Un vrai chrétien ne se préoccupe pas s’il est respecté ou pas. Impossible de vexer un vrai chrétien, les opinions des autres sur lui, bonnes ou mauvaises, ne l’intéressent pas. Il est absolument libre.

          Nous aimons nous-mêmes de nature. Pour aimer notre prochain comme soi-même, il faut apprendre à aimer soi-même d’une manière chrétienne. Il ne faut pas aimer nos péchés et nos fautes, mais les voir honnêtement tels qu’ils sont. Tout comme on ne doit pas aimer les péchés d’autrui, mais il faut toujours aimer le pécheur, tout comme nous aimons nous-mêmes malgré nos péchés qui on doit détester. Il faut reconnaitre l’image de Dieu qui est en nous, la cultiver, la comprendre comme la source de toute bonté et sagesse. Et il faut voir l’image de Dieu qui est en toute personne, car elle existe même dans les pires des criminelles, vous le savez ?

          Pour connaitre si nos œuvres sont vraiment bonnes ou pas, nous devons les comparer à la vie de Jésus Christ, se demander, « comment aurait Jésus Christ agir dans cette situation ». Et aussi aux apôtres, la Mère de Dieu et aux saints qui tous imitaient le Christ et étaient unis à Lui. Nous l’orientons vers le Christ. Nous suivons le Christ en tout. Nous essayons de vivre à sa ressemblance. Et enfin, notre moral chrétien ne dépend pas du temps, d’époque ou de culture, elle dépend uniquement de la volonté de Dieu. Sa volonté nous est montré dans la Parole de Dieu et brièvement dans les commandements de Dieu.

          Le premier commandement de Dieu : « Je suis le Seigneur votre Dieu ; vous n’aurez point de dieux étrangers devant moi. » (Ex. 20, 2-3). Il faut adorer Dieu et Dieu seul. Il faut servir Dieu et Dieu seul. Toute autre dévotion : la dévotion de sa Patrie, de son maitre, de son entreprise, sont tous des dévotions inférieurs à la dévotion de Dieu. Elles sont forcement secondaire à la dévotion Divine.

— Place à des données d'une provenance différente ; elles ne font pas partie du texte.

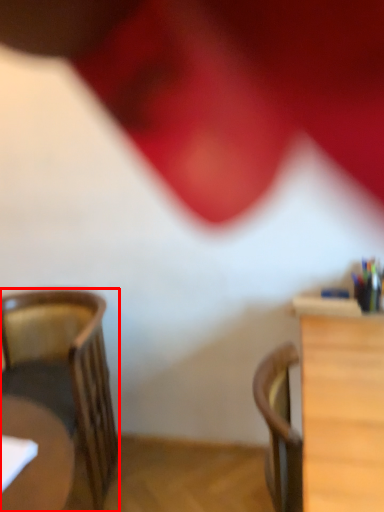
Question: From the image's perspective, where is chair (annotated by the red box) located relative to table?

Choices:
 (A) above
 (B) below

Answer: (A)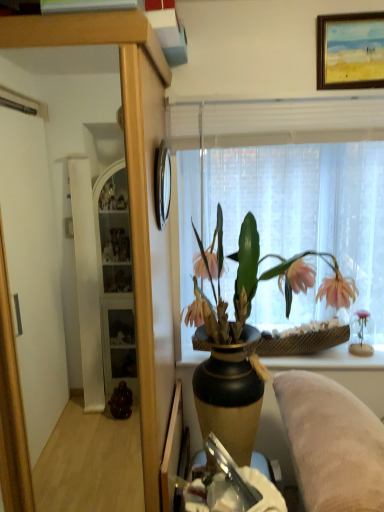
Question: Considering the positions of point 284,351 and point 329,18, is point 284,351 closer or farther from the camera than point 329,18?

Choices:
 (A) farther
 (B) closer

Answer: (A)

Question: Is woven brown basket at right wider or thinner than wooden-framed painting at upper center, the second picture frame when ordered from bottom to top?

Choices:
 (A) wide
 (B) thin

Answer: (A)

Question: Estimate the real-world distances between objects in this image. Which object is farther from the wooden clock at upper center, the 1th picture frame in the bottom-to-top sequence?

Choices:
 (A) woven brown basket at right
 (B) wooden cabinet at center
 (C) matte black vase with pink flowers at center
 (D) wooden-framed painting at upper center, the 2th picture frame viewed from the left
 (E) translucent fabric at upper center

Answer: (A)

Question: Which is nearer to the wooden clock at upper center, which is the 2th picture frame from top to bottom?

Choices:
 (A) matte black vase with pink flowers at center
 (B) wooden-framed painting at upper center, the second picture frame when ordered from bottom to top
 (C) translucent fabric at upper center
 (D) woven brown basket at right
 (E) wooden cabinet at center

Answer: (E)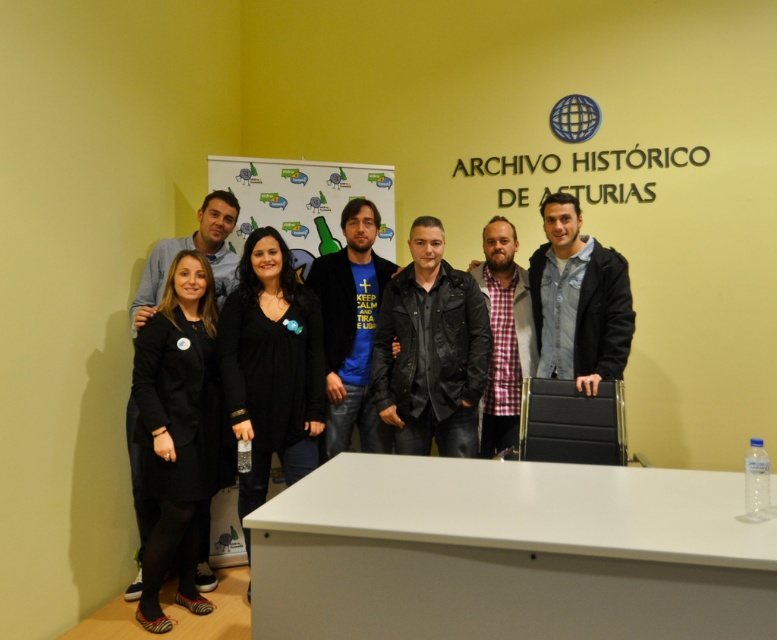
Question: Does white glossy table at lower center have a larger size compared to blue t-shirt at center?

Choices:
 (A) no
 (B) yes

Answer: (B)

Question: Which point appears farthest from the camera in this image?

Choices:
 (A) tap(366, 352)
 (B) tap(148, 387)
 (C) tap(570, 609)
 (D) tap(298, 196)

Answer: (D)

Question: Can you confirm if white glossy table at lower center is bigger than black matte dress at center?

Choices:
 (A) yes
 (B) no

Answer: (A)

Question: Does black matte dress at center lie behind matte plastic bulletin board at center?

Choices:
 (A) no
 (B) yes

Answer: (A)

Question: Which of these objects is positioned closest to the black matte dress at center?

Choices:
 (A) white glossy table at lower center
 (B) matte plastic bulletin board at center
 (C) black matte coat at left

Answer: (C)

Question: Estimate the real-world distances between objects in this image. Which object is closer to the blue t-shirt at center?

Choices:
 (A) matte plastic bulletin board at center
 (B) black matte dress at center

Answer: (B)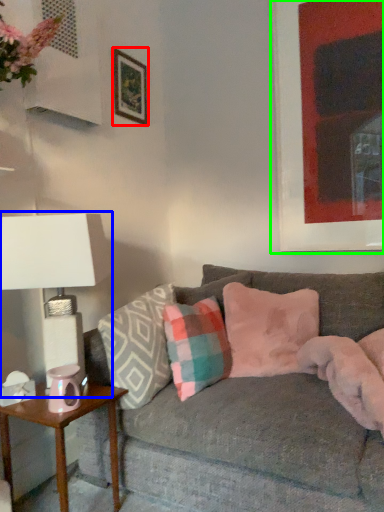
Question: Based on their relative distances, which object is nearer to picture frame (highlighted by a red box)? Choose from table lamp (highlighted by a blue box) and picture frame (highlighted by a green box).

Choices:
 (A) table lamp
 (B) picture frame

Answer: (B)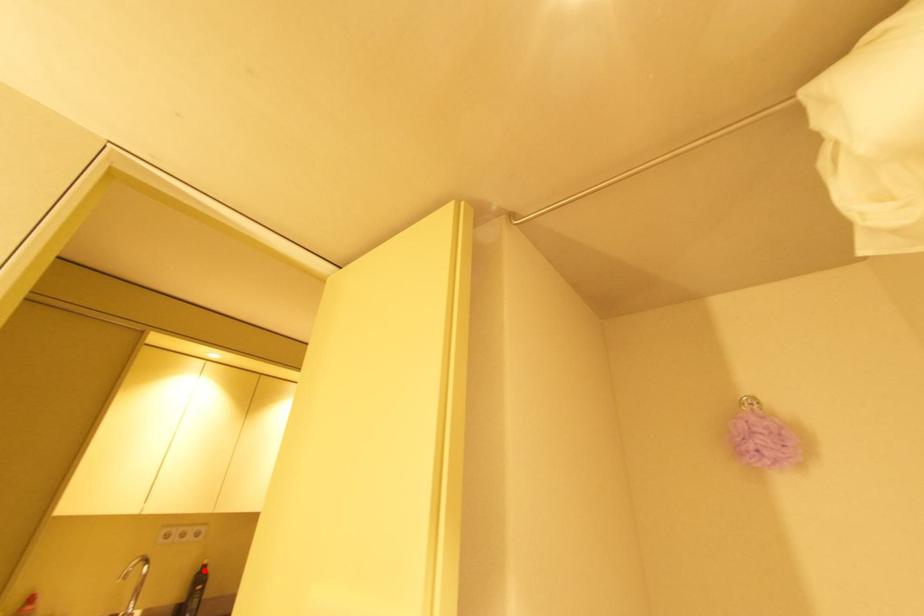
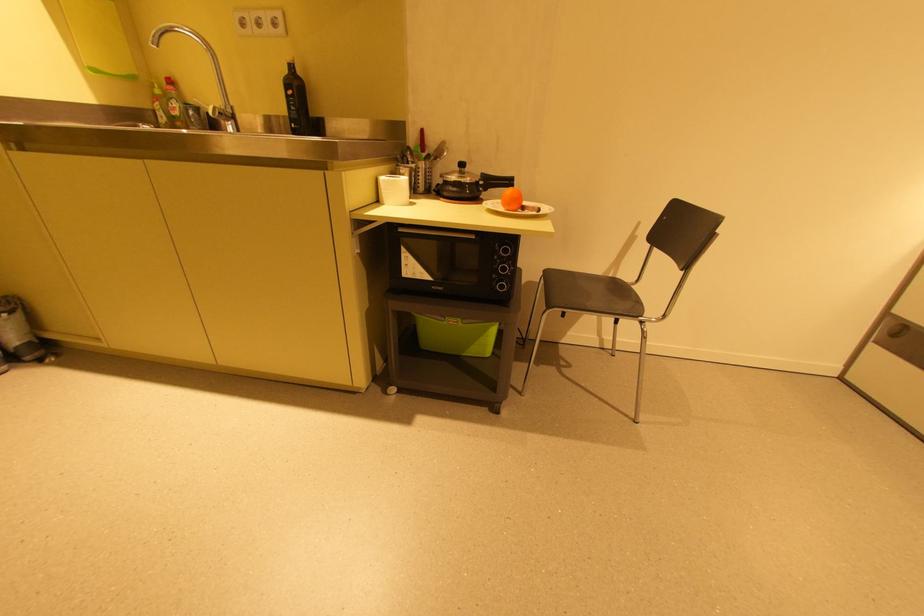
Find the pixel in the second image that matches the highlighted location in the first image.

(289, 71)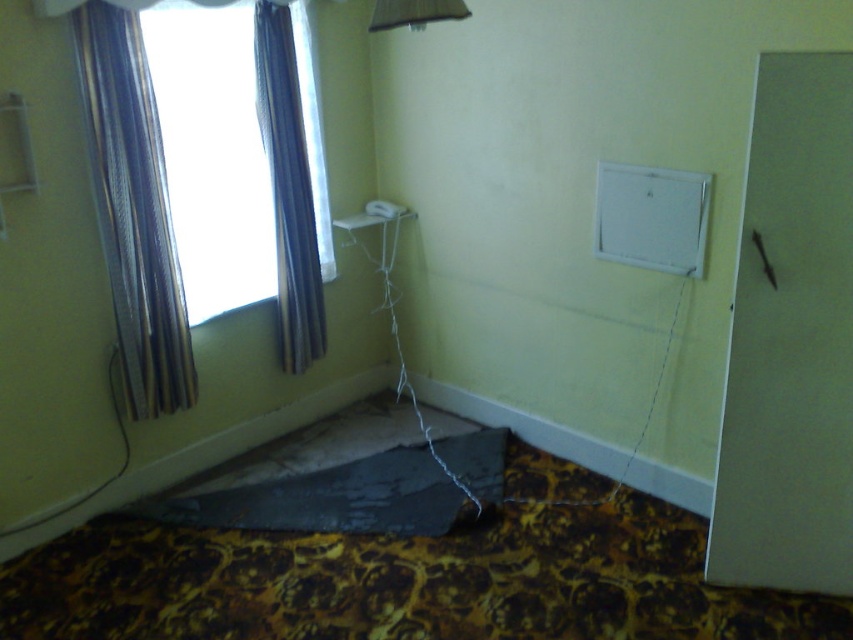
Question: Which of the following is the farthest from the observer?

Choices:
 (A) (289, 170)
 (B) (193, 38)
 (C) (161, 196)

Answer: (A)

Question: Which object appears closest to the camera in this image?

Choices:
 (A) satin fabric curtain at upper left
 (B) metallic fabric curtain at left
 (C) transparent glass window at upper left

Answer: (B)

Question: Among these points, which one is farthest from the camera?

Choices:
 (A) (286, 358)
 (B) (126, 193)
 (C) (236, 40)

Answer: (A)

Question: In this image, where is transparent glass window at upper left located relative to metallic fabric curtain at left?

Choices:
 (A) above
 (B) below

Answer: (A)

Question: Where is metallic fabric curtain at left located in relation to satin fabric curtain at upper left in the image?

Choices:
 (A) left
 (B) right

Answer: (A)

Question: Is transparent glass window at upper left behind metallic fabric curtain at left?

Choices:
 (A) yes
 (B) no

Answer: (A)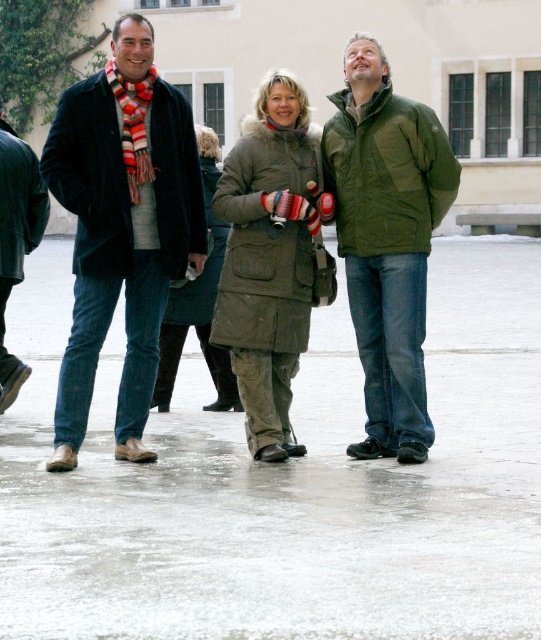
Is velvet black coat at left thinner than matte black jacket at left?

Indeed, velvet black coat at left has a lesser width compared to matte black jacket at left.

Does velvet black coat at left come in front of matte black jacket at left?

Yes, it is in front of matte black jacket at left.

Describe the element at coordinates (122, 227) in the screenshot. This screenshot has height=640, width=541. I see `velvet black coat at left` at that location.

Identify the location of velvet black coat at left. [x=122, y=227].

Which is behind, point (381, 88) or point (267, 172)?

Positioned behind is point (267, 172).

Can you confirm if green matte jacket at center is smaller than olive green parka at center?

Incorrect, green matte jacket at center is not smaller in size than olive green parka at center.

This screenshot has width=541, height=640. I want to click on green matte jacket at center, so click(386, 241).

Is green matte jacket at center closer to the viewer compared to matte black jacket at left?

Yes, green matte jacket at center is in front of matte black jacket at left.

Between green matte jacket at center and matte black jacket at left, which one is positioned higher?

green matte jacket at center is higher up.

Which is in front, point (349, 301) or point (3, 262)?

Point (349, 301)

Find the location of `green matte jacket at center`. green matte jacket at center is located at coordinates (386, 241).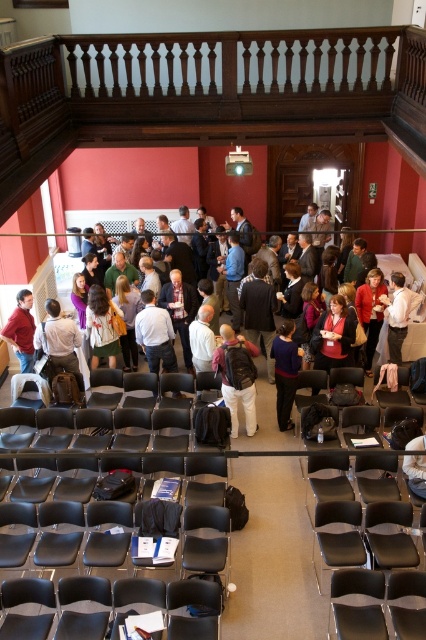
Question: Which of the following is the closest to the observer?

Choices:
 (A) (31, 296)
 (B) (333, 294)

Answer: (A)

Question: Estimate the real-world distances between objects in this image. Which object is closer to the black leather chair at lower right?

Choices:
 (A) light brown leather jacket at center
 (B) matte red shirt at center
 (C) matte black chair at lower right
 (D) matte white shirt at center

Answer: (C)

Question: Based on their relative distances, which object is farther from the light brown leather jacket at center?

Choices:
 (A) matte red shirt at center
 (B) matte white shirt at center
 (C) matte black jacket at center
 (D) black leather chair at lower center

Answer: (A)

Question: Can you confirm if black leather chair at lower center is positioned to the left of dark gray backpack at center?

Choices:
 (A) yes
 (B) no

Answer: (A)

Question: Does matte black chair at lower right appear on the right side of matte white shirt at center?

Choices:
 (A) yes
 (B) no

Answer: (A)

Question: Does matte black chair at lower right appear over matte blue sweater at center?

Choices:
 (A) yes
 (B) no

Answer: (B)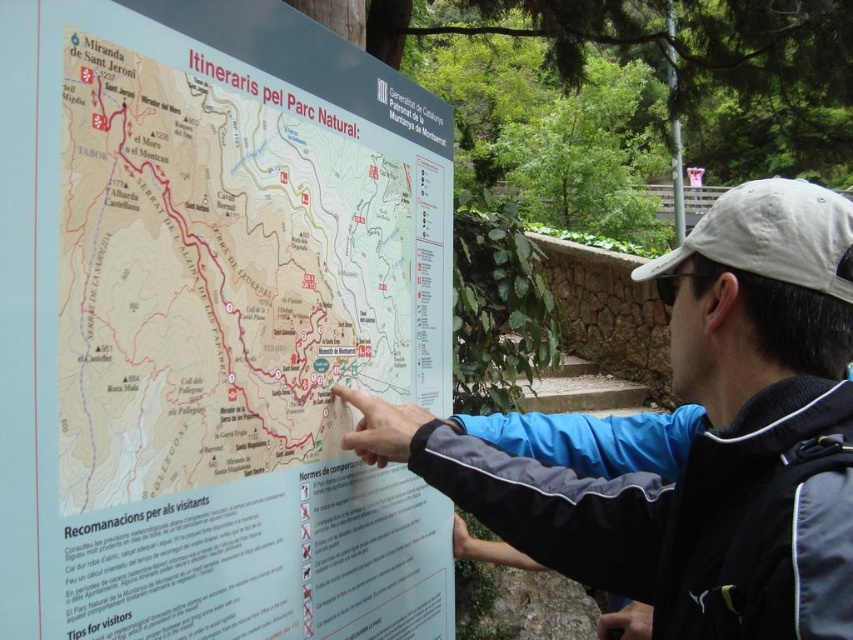
Question: Does light blue plastic sign at center come behind blue fabric jacket at center?

Choices:
 (A) no
 (B) yes

Answer: (B)

Question: Among these objects, which one is nearest to the camera?

Choices:
 (A) blue fabric jacket at center
 (B) light blue plastic sign at center

Answer: (A)

Question: Among these points, which one is farthest from the camera?

Choices:
 (A) (3, 582)
 (B) (753, 348)

Answer: (B)

Question: Can you confirm if light blue plastic sign at center is wider than blue fabric jacket at center?

Choices:
 (A) no
 (B) yes

Answer: (A)

Question: Does light blue plastic sign at center have a lesser width compared to blue fabric jacket at center?

Choices:
 (A) yes
 (B) no

Answer: (A)

Question: Which point appears farthest from the camera in this image?

Choices:
 (A) [x=4, y=310]
 (B) [x=634, y=516]

Answer: (B)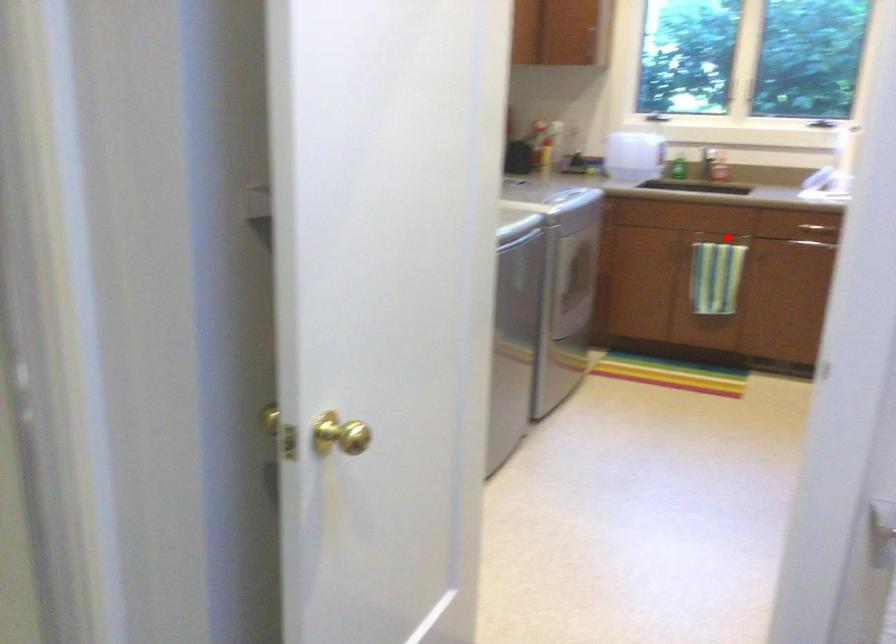
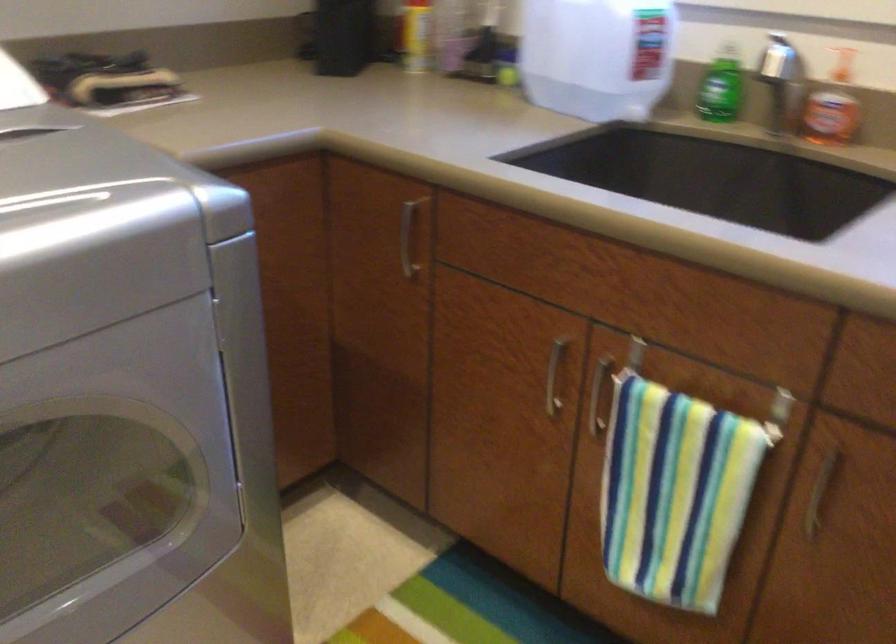
Where in the second image is the point corresponding to the highlighted location from the first image?

(727, 393)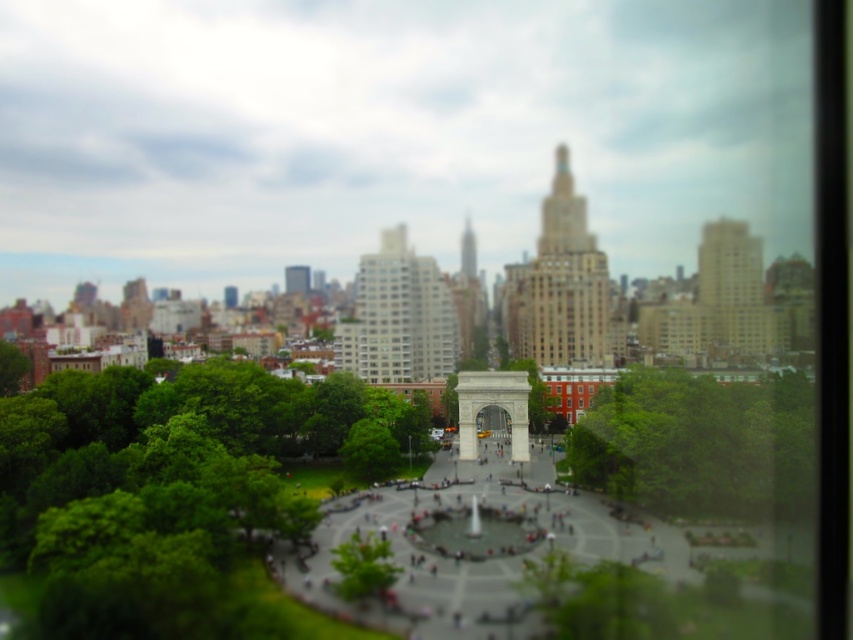
Does green leafy tree at lower left have a larger size compared to green leafy tree at center?

Indeed, green leafy tree at lower left has a larger size compared to green leafy tree at center.

The height and width of the screenshot is (640, 853). Describe the element at coordinates (160, 499) in the screenshot. I see `green leafy tree at lower left` at that location.

Identify the location of green leafy tree at lower left. The height and width of the screenshot is (640, 853). (160, 499).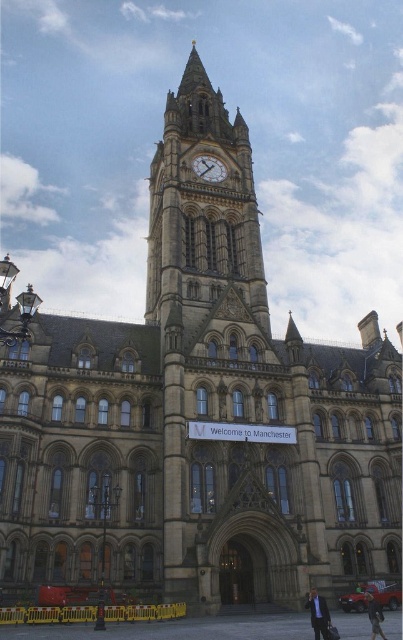
Is golden stone clock tower at center shorter than gold textured clock at center?

Incorrect, golden stone clock tower at center's height does not fall short of gold textured clock at center's.

Who is shorter, golden stone clock tower at center or gold textured clock at center?

gold textured clock at center

The width and height of the screenshot is (403, 640). Describe the element at coordinates (201, 205) in the screenshot. I see `golden stone clock tower at center` at that location.

You are a GUI agent. You are given a task and a screenshot of the screen. Output one action in this format:
    pyautogui.click(x=<x>, y=<y>)
    Task: Click on the golden stone clock tower at center
    The height and width of the screenshot is (640, 403).
    Given the screenshot: What is the action you would take?
    pyautogui.click(x=201, y=205)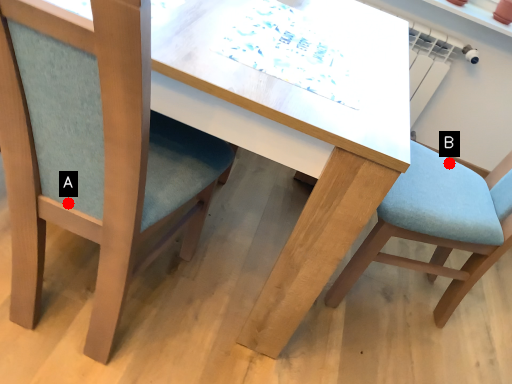
Question: Two points are circled on the image, labeled by A and B beside each circle. Which point appears closest to the camera in this image?

Choices:
 (A) A is closer
 (B) B is closer

Answer: (A)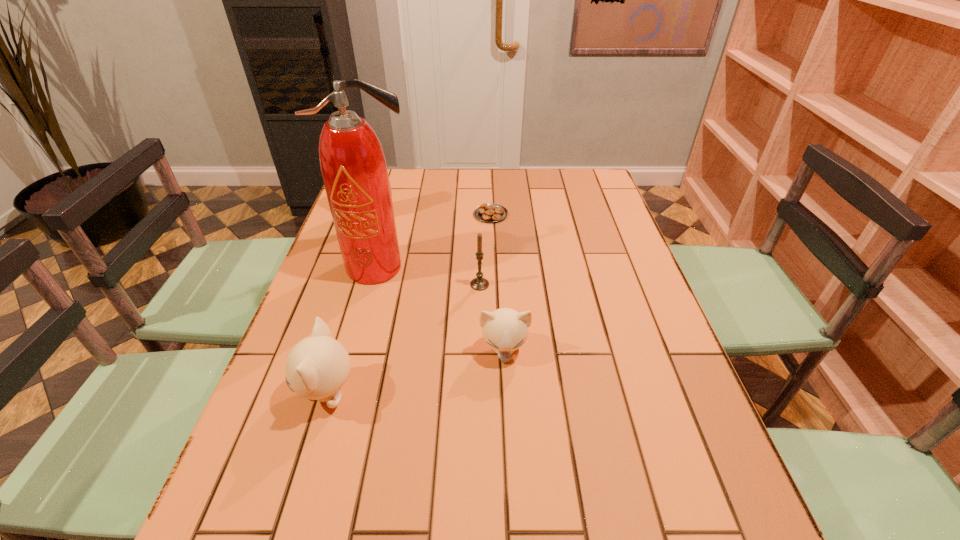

          Toutes formes de hérésie sont des transgressions du premier commandement. Une hérésie est une fausse doctrine sur Dieu, le monde et l’homme. C’est-a-dire, au lieu de la vraie doctrine, on introduit nos opinions humaines contraires à la vérité divine. Ou aussi « lorsqu’à la vraie doctrine de la foi on mêle des opinions humaines contraires à la vérité divine. » (Catéchisme de l’Eglise Catholique Orthodoxe d’Orient : 1851).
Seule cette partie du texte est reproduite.